3. The train brake assist device of claim 2, wherein: the second brake mechanism comprises a power cavity arranged in the left end wall of the brake cavity, the left end wall of the power cavity is fixedly connected with a driving motor, the driving motor is in power connection with a driving shaft, the power cavity is in sliding connection with a moving plate in threaded fit with the driving shaft, the right end face of the moving plate is fixedly connected with two connecting rods, the right end face of each connecting rod is fixedly connected with a moving block, and the right end face of each moving block is fixedly connected with a second brake pad.

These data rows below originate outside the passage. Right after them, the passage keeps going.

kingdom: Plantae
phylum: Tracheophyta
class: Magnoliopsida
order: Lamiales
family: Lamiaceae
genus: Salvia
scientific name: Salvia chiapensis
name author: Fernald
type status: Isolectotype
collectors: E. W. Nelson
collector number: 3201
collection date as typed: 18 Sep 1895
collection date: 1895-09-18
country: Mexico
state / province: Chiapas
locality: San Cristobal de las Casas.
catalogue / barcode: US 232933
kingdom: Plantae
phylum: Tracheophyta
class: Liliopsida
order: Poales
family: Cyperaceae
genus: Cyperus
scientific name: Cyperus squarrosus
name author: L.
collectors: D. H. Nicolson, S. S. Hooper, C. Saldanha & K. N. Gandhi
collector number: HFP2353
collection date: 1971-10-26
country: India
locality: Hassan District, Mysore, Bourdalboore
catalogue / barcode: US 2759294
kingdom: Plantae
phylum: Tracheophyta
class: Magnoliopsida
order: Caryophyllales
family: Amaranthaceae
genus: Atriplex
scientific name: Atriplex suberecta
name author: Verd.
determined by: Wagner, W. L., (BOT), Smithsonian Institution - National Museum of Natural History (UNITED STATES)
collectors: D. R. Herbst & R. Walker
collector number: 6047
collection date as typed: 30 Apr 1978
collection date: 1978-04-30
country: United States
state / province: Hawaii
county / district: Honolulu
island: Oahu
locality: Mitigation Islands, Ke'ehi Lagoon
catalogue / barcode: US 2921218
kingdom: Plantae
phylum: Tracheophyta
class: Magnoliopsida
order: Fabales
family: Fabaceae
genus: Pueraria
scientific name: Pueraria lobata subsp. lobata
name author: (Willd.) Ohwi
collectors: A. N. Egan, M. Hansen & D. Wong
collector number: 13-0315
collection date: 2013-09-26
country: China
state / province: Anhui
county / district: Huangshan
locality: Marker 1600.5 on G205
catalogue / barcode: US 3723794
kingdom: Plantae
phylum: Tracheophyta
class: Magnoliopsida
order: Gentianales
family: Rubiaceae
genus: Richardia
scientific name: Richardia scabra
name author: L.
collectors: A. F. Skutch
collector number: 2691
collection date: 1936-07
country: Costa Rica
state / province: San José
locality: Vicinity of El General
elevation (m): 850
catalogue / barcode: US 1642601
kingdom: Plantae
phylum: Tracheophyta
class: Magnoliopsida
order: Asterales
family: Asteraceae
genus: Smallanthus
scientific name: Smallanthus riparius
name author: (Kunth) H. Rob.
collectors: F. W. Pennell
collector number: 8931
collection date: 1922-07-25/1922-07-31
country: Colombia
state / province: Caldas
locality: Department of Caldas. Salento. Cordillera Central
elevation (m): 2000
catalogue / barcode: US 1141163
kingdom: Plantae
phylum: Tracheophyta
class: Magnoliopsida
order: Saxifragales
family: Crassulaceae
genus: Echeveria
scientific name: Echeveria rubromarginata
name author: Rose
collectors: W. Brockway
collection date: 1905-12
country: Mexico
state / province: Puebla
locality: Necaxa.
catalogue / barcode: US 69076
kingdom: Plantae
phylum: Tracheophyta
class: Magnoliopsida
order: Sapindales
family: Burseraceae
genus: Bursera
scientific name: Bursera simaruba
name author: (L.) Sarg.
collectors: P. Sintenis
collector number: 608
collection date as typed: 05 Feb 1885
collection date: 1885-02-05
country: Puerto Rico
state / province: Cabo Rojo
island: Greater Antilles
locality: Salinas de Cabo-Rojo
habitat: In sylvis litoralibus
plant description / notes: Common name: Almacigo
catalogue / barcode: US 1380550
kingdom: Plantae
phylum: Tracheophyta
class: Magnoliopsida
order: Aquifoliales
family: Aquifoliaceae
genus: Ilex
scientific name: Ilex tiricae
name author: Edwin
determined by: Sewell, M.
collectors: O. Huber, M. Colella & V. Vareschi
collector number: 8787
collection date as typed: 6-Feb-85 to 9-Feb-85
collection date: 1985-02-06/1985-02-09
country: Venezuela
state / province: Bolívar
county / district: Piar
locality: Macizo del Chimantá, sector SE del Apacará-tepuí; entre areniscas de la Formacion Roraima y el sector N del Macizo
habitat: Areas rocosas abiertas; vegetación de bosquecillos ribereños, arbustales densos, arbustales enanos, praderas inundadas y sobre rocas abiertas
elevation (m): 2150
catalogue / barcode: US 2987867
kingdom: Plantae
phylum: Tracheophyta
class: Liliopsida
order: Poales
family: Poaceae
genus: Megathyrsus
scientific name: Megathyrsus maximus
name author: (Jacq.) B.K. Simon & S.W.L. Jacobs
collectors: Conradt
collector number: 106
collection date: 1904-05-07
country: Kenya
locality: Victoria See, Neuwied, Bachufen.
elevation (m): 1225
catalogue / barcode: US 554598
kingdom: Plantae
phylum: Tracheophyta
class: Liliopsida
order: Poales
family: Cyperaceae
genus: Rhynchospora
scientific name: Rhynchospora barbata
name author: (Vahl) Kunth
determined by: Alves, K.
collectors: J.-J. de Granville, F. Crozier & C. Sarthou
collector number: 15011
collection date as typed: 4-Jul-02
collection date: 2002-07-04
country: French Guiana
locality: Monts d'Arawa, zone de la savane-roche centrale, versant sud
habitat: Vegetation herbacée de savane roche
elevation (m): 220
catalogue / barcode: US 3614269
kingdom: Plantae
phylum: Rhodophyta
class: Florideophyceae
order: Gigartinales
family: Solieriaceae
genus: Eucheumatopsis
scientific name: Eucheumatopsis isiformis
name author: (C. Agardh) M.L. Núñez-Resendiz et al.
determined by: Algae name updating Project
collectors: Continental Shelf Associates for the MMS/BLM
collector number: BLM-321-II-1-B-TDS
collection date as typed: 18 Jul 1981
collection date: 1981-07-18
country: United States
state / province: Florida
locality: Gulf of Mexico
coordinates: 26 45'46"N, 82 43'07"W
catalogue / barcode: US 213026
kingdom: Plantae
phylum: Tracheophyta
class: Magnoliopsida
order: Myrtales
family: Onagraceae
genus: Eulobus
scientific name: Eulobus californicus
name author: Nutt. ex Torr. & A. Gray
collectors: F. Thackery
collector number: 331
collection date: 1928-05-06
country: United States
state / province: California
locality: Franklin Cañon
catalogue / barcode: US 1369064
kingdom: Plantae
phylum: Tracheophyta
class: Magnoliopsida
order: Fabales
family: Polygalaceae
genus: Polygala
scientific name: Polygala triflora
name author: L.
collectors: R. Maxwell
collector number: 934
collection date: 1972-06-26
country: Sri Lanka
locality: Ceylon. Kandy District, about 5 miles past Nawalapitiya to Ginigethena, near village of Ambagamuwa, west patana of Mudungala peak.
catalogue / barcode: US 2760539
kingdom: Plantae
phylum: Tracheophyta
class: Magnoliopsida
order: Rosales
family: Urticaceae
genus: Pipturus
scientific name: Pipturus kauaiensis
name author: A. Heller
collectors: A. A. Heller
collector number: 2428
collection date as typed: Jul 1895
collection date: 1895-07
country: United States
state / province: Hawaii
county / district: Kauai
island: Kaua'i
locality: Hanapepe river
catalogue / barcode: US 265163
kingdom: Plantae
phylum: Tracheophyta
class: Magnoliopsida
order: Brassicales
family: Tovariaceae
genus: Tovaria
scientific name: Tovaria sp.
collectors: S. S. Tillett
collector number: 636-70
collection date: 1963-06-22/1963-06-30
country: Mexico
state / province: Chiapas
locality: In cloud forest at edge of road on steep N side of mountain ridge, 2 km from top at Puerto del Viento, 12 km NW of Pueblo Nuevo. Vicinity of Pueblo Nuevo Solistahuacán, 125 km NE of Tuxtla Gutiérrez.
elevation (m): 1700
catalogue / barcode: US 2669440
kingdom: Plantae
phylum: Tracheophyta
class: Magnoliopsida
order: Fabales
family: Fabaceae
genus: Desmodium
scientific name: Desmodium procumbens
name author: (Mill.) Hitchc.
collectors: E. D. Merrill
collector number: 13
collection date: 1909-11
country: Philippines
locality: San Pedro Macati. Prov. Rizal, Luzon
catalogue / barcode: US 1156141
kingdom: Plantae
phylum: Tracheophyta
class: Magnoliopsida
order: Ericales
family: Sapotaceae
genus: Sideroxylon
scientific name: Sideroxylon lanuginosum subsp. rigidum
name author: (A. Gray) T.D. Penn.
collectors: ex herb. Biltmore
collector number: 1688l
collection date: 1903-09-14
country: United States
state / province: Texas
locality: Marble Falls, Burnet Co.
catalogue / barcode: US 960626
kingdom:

4. The train brake assist device of claim 3, wherein: the power generation mechanism comprises a transmission cavity arranged in the rear end wall of the brake cavity, the rear end wall of the transmission cavity is fixedly connected with a fixed block, the fixed block is internally provided with a fixed block cavity, the fixed block cavity is internally connected with a sliding plate in a sliding way, the front end surface of the sliding plate is rotatably connected with the rotating shaft with the front end positioned in the brake cavity, the rear end of the rotating shaft is fixedly connected with a transmission friction wheel, the rear end surface of the sliding plate is fixedly connected with a connecting rope with the other end fixedly connected with the upper end surface of the lifting plate, a horizontal spring for connecting the rear end surface of the sliding plate and the rear end wall of the fixed block cavity is arranged in the fixed block cavity, the rear end wall of the transmission cavity is internally provided with a power generation cavity, the front end wall of the transmission cavity is rotatably connected with a power generation shaft with the rear end positioned in the power generation cavity, end wall fixedly connected with magnet about the electricity generation chamber, be equipped with the conversion chamber in the electricity generation chamber rear end wall, conversion chamber rear end wall fixedly connected with converter, the converter with the wire frame passes through the copper pole to be connected, be equipped with in the casing and connect the converter with the electric wire of initiative motor.

5. The train brake assist device of claim 4, wherein: the elastic force of the horizontal spring is smaller than that of the return spring, the sliding plate moves forwards to the forefront, the transmission friction wheel is in contact with the driven friction wheel, the transmission wheel is in contact with the brake disc, and the heat transfer plate is tightly attached to the upper end face of the first brake pad.